ARIZON ABOGADOS S.L.P.
21st November 2019
NEWS & ARTICLES
CARRIER’S LIABILITY IN CASE OF THEFT IN INTERNATIONAL CARRIAGE CONTRACTS BY ROAD
Recent Spanish case law establishes patterns of exoneration of liability to the carriers, in case of theft of goods during the performance of the carriage contract by road, quite restrictive that –in most cases- they do not comply with them.
In contracts for land transport where it is applicable the Convention of 19th May 1956 (hereinafter, CMR), the carrier would be found liable for any loss, fault or delay, unless it was unavoidable by force majeure (art.17.2 CMR). As a matter of fact, there is a reversal of the burden of proof whereby the carrier would be the person in charge of evidencing that he could not have avoided those losses (art. 18 CMR).
However, the CMR establishes a liability limitation in cases of lack of “willful misconduct” from the carrier in the good’s loss (art. 23 and 29 CMR). So, the core question it is what case law considers should fall into the meaning of willful misconduct when there is a theft in a road carriage contract, so that the liability limitation can be applied to the carrier.
In this sense, Spanish case law states that the existence of willful misconduct does not imply that there must be an intention to harm (or far from it, committing a criminal offence) but the very fact that the carrier had taken risks or had not acted with the expected diligence (not having taken enough control and surveillance measures) it is sufficient to consider that there was a willful misconduct in the theft.
Thus, the High Court from Barcelona held (in accordance with other judgements):
“(…) that fraud, as a subjective component of the debtor’s responsibility as a result of breach of contractual obligations, does not require the concurrence of an intention to harm or harm the creditor, much less the commission of a crime , but only that the infringement of legal duty is voluntary and conscious, in tune with the STS doctrine, among others, of March 9, 1992, which states that “the results that, without being intentionally persecuted, must be misunderstood , appear as a necessary consequence of the action.”
Equally, the configuration of eventual fraud in the good’s theft can be found in the judgement from the Supreme Court of 4th July 2016 –among others-, in which it is shown that to analyse if there is fraud, it should be considered «the carrier’s consciousness about the risk in producing damages in the goods object of the transport contract», whose evaluation must be done objectively depending on the actions or conducts that may be taken in the development of the carriage contract that may be required from a professional.
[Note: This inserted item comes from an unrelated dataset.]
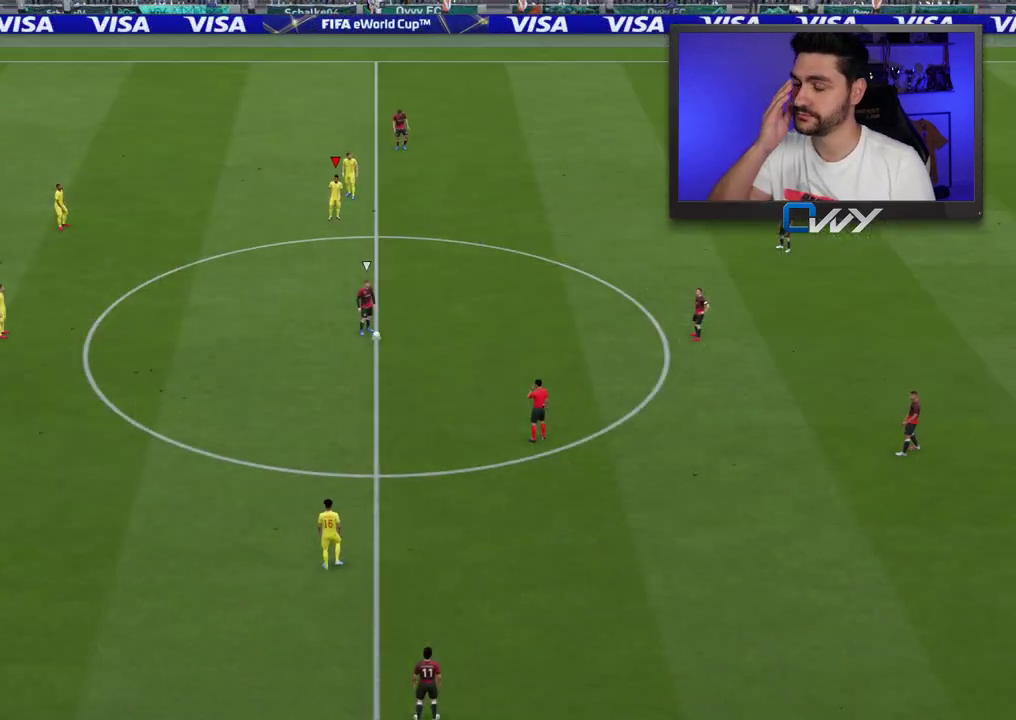
{"buttons": [], "left_stick": "center", "right_stick": "center", "events": []}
This way, one may wonder what the Supreme Court considers should those “risky conducts” that may lead the carrier to be found liable for the good’s theft consist in. In the Judgement from the Supreme Court from 10th July 2015, in relation to the circumstances of the theft, the Court considered risky the following actions:
“In relation to the circumstances of the theft that were proved, the following should be noted:
A. The transporter parked the truck in a parking lot of an unattended gas station, accessible to anyone and known for the parking of trucks carrying international transport. This parking was done without any special surveillance measures during the night where the theft occurred.
B. The merchandise presented a weak protection when it was introduced in a trailer covered by a mere tarp.
C. The driver reported the facts the next day, when he was warned of the robbery by other drivers who had parked in that area.”
Consequently and considering the abovementioned case law, it can be stated that –in case of theft- the carrier must evidence that it took sufficient control and surveillance means with the expected diligence from a professional, so that is not considered that there has been fraud or willful misconduct and, therefore, the limitations of Article 23 CMR will apply to him.
On the other hand, it is normally considered that no responsibility should reach the carrier in case of violence or intimidation against people. In case violence was applied on the things, it is also required to the carrier to prove that he fully adopted the appropriate measures of security, according to criteria of professional diligence (Judgement from the High Court of Cordoba from 28th May 2013) .
In conclusion, when there has been a theft in the performance of an international carriage contract by road to which the CMR applies, carriers have the burden of the proof to evidence that the loss of the goods was the result of an unavoidable cause of force majeure to exonerate themselves, which will be justifiable when there has been violence or intimidation to persons. For any other case -even when violence was used in the things- the carrier must demonstrate that he used means of surveillance and control with the diligence of a professional in order to be exonerated or, at least, to be applied (at the discretion of each Judge and the circumstances of each case) the limitation of damages of the CMR.